Il régla la note, sortit pour respirer l’air pur de Minas Tirith, et sortit son carnet.

Il nota soigneusement, à côté du nom Crocs & Orcs :

0 œil de Sauron

(notation minimale à réserver aux amateurs d’expériences périlleuses)

Puis il ajouta en marge :

“A éviter, sauf si l’on souhaite revoir toute sa vie défiler avant le dessert.”

Et il reprit sa route, décidé à découvrir de nouvelles cuisines...



dimanche 21 décembre 2025

"Le Théâtre ? Quel gâchis !"

Gromph et Brakka sortaient de la salle, l’air aussi sombre que les cavernes du Mordor.

Des spectateurs humains pleurnichaient d’émotion.

Eux, ils grognaient de rage.

Gromph :

- C’était nul.

Brakka :

- Nul ? C’est un compliment ! On s’est fait avoir comme des gobelins.

Gromph :

- Les morts étaient simulé. On se moque de nous. On a vu clairement que personne n’a été éventré.

Brakka :

- Les acteurs n’ont aucun courage. Aucun honneur. Pas capables de mourir sur scène.

Gromph :

- Et le sang ! On en parle du sang ?

Brakka :

- Du faux. Rouge clair. Pire que de la soupe d’elfe végétarien.

Gromph :

- Le couteau, t’as remarqué le couteau ?

Brakka :

- J’ai des yeux, merci. Une lame rétractable ! Comme les jouets pour enfants orcs !

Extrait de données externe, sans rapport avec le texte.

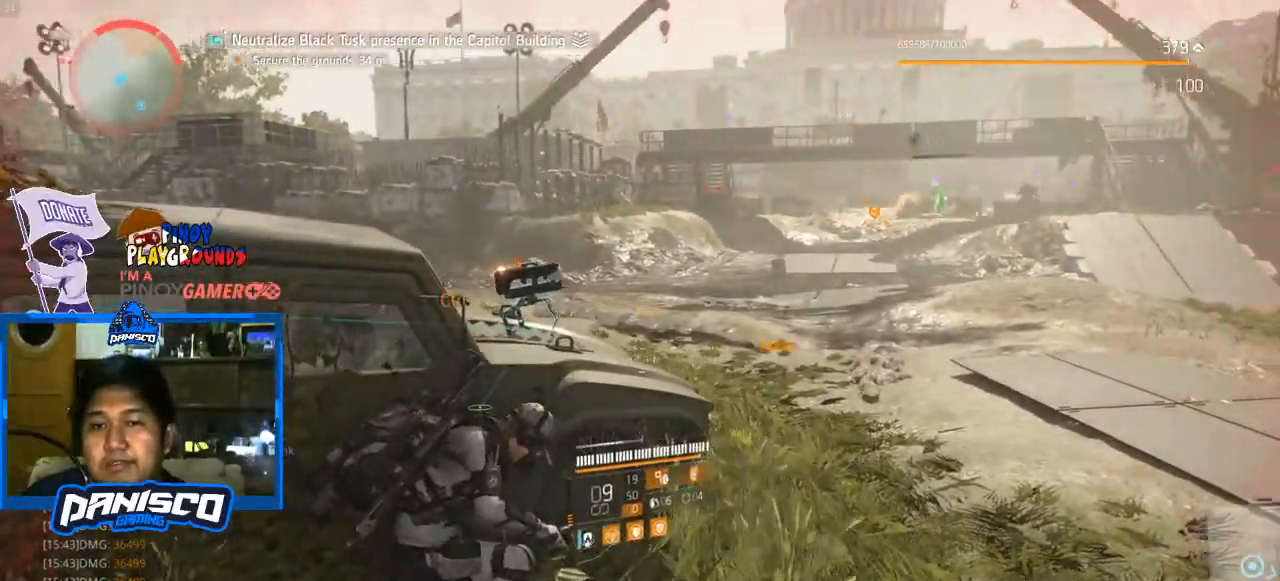
{"keys": ["a"], "mouse": [], "events": [[400, "a", "down"]]}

Même mon petit neveu de trois ans, a mieux que ça.

Gromph :

- Et le viol !

Brakka :

- Quoi le viol, c’était simulé ?

Gromph :

- Bien sûr ! Tout simulé ! Ils ne font jamais rien pour de vrai ces gens-là !

Pas une goutte de sueur, pas un os cassé, pas même un hurlement sincère.

Brakka :

- Mais c’est quoi cet art dramatique ? Où est le drame ?

Chez nous, quand la pièce s’appelle "La Tragédie du Fort Saignant", tu peux être sûr qu’il reste des morceaux sur scène !

Gromph :

- Exactement ! Là, rien. 

Ça manque de tripes. Littéralement.

Brakka :

- Trop c’est trop. Je vais demander à être remboursé.



samedi 20 décembre 2025

"GITMO : Les Retraités du Mal"

On l’appelait Alex Poros.
Héritier d’un empire minier, génie de la robotique, obsédé par les tsunamis.
Il avait tenté pour rééquilibrer l’humanité, disait-il, de déclencher une vague artificielle gigantesque en faisant exploser une charge thermonucléaire dans une fosse océanique.

Une cascade improbable d’événements avait mené à son arrestation. Notamment la présence parfaitement fortuite d’un agent secret britannique en vacances.

On le menotta.
Il demanda un verre de Chardonnay.
On lui répondit :
« Vous êtes en route pour Cuba, vous aurez un Mojito, Mister Poros. »

Guantánamo.
Un soleil qui rend fou, un vent qui n’a jamais lu la Constitution, et des grillages à perte de vue.

Poros fut conduit au Bloc Q, officiellement "désaffecté".
Officieusement : la cage dorée des cerveaux les plus dangereux du monde.

Son guide lui murmura :

- Bienvenue, Mister Poros. Ici, pas d’évasion. Les derniers qui ont essayé ont été dévoré par des alligators. 

Ce n’était pas une cellule qu'on lui présenta, mais un salon étrange :
meubles fixés au sol, lumière clinique.

Et surtout : trois personnes assises autour d’une table à jouer aux cartes.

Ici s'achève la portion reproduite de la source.